Nous nous sommes rendus également à l’Hôtel de Ville pour une réunion avec la Sénatrice-Maire Natacha Bouchart. Un peu plus tôt, nous avions échangé avec le député Yann Capet et le Sous-Préfet de Calais. Que peut faire la France ? Mettre en place un accueil de jour, qui offre repas chauds ainsi que divers services de soins et de conseils. C’est chose faite depuis l’annonce du Ministre de l’Intérieur Bernard Cazeneuve il y a deux semaines, répondant favorablement à la proposition de la Maire, qui avait identifié à cette fin un centre de loisirs situé à l’entrée de la ville. Les associations, comme le Secours populaire et le Secours catholique, auront accès au centre. Si cet accueil de jour sera aussi un accueil de nuit pour les femmes et les enfants, il ne le sera pas pour les hommes. Que deviendront alors ces derniers à la nuit tombée ? Retourneront-ils dans les squats, dans le gel de l’hiver ? Qu’en est-il d’un plan grand froid ? Ne peut-on pas réquisitionner des hangars vides ou installer des tentes de l’armée ? Si personne ne veut recréer un second Sangatte, comme il y a plus de 10 ans, l’humanité ne commande-t-elle pas cependant d’agir vite avant que ne survienne un drame ?

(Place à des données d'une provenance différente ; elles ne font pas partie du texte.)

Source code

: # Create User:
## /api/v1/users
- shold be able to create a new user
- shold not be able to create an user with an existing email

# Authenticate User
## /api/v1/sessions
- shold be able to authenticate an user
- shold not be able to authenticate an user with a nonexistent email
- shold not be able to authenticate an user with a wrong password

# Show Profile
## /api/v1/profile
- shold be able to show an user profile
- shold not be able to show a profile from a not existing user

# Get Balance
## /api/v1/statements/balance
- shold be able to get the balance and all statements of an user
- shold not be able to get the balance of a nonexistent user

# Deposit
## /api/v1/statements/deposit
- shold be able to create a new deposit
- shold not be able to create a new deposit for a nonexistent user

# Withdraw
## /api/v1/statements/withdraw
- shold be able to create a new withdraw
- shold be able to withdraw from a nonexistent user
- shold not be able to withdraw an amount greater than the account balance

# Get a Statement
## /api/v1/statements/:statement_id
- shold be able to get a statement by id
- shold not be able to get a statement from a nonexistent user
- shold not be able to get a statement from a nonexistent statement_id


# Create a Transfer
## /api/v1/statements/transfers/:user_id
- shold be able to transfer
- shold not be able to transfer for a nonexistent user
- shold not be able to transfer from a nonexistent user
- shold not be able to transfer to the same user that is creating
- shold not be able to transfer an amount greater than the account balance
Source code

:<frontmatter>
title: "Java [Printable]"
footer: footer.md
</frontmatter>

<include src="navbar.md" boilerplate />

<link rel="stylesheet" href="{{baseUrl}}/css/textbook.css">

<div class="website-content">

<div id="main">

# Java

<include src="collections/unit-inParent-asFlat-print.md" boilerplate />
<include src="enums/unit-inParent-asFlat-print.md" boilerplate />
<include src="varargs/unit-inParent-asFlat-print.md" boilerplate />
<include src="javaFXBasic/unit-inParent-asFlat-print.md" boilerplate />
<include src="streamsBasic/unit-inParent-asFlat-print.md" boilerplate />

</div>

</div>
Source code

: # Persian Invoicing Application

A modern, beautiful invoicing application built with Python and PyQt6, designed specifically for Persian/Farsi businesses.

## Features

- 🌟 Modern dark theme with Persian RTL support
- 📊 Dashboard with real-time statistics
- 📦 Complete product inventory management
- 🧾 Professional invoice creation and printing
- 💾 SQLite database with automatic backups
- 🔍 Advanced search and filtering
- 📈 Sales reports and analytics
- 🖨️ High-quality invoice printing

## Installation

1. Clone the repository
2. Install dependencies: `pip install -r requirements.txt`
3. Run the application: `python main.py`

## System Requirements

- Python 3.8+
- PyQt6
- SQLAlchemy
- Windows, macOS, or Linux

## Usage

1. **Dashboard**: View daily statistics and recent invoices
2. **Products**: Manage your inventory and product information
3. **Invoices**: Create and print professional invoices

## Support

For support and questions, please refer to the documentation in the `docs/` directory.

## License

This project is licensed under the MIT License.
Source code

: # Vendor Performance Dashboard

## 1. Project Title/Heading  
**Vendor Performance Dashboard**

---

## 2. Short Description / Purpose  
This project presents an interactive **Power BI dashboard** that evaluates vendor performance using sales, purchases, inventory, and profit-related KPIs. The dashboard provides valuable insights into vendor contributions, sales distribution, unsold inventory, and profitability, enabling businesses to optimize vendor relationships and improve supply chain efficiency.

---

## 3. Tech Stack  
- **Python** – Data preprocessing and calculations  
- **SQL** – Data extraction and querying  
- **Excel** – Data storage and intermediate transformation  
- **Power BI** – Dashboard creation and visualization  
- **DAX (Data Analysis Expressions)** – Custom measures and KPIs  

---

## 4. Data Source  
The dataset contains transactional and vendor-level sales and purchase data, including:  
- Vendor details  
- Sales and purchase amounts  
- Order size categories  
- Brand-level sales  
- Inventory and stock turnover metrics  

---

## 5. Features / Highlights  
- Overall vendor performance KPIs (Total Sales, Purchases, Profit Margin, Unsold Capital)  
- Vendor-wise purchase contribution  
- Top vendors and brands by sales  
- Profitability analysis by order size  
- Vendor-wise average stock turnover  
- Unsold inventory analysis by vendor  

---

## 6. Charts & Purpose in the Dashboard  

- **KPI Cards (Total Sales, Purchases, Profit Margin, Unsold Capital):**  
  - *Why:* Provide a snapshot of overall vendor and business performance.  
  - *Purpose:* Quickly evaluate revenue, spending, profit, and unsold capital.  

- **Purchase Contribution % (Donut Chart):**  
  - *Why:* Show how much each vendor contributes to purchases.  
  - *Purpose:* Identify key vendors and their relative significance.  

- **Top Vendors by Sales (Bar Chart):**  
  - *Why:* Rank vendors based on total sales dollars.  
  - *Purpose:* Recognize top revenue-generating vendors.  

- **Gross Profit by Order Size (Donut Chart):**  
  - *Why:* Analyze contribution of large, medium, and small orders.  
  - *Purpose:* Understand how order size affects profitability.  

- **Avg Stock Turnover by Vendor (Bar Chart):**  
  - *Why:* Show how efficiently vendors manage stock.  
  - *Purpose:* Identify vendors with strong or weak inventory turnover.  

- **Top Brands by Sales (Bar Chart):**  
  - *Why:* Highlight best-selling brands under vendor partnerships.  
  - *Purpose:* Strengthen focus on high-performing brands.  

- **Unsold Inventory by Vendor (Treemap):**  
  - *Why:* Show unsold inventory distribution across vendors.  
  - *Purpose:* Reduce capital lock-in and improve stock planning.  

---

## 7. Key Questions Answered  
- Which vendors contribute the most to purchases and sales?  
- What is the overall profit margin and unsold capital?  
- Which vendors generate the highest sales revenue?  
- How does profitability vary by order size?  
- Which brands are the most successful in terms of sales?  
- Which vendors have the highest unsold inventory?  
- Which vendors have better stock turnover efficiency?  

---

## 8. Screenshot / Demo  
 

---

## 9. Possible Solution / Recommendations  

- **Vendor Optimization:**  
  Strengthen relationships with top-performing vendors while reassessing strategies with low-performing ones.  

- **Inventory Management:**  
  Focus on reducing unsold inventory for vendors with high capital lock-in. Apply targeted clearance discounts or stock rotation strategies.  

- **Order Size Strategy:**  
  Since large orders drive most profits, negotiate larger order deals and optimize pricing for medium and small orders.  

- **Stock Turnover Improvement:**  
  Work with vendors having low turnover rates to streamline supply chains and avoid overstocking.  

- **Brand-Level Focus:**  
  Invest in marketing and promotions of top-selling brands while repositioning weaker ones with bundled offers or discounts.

Il est évident que c’est à l’échelle européenne et en amont que la réponse se trouve. La situation à Calais illustre l’échec flagrant de la politique européenne des migrations. Ce cadre doit être profondément repensé, non pour le faire disparaître, mais pour définir strictement les droits et les devoirs des Etats. Et poser clairement la question des moyens mis à la disposition de cette politique, qu’il s’agisse des moyens financiers ou humains. L’agence Frontex a-t-elle les clés pour une réponse efficace ? Non, malheureusement. Ce dont il est besoin, c’est d’une volonté politique et de courage, tant dans la relation avec les pays d’immigration qu’avec les poches de territoire européen où, à l’instar de Calais, se concentre la misère humaine. L’Europe ne peut plus vivre ainsi à la petite semaine, prisonnière des non-dits et des égoïsmes, des lâchetés et de l’inaction. N’oublions pas que l’Europe est un projet de civilisation, un ensemble de valeurs, une éthique de solidarité internationale, qu’il s’agit aujourd’hui plus encore qu’hier de faire vivre au bénéfice de tous. De Lampedusa à Calais, l’Europe se perd. Elle doit se réinventer. Il y a urgence.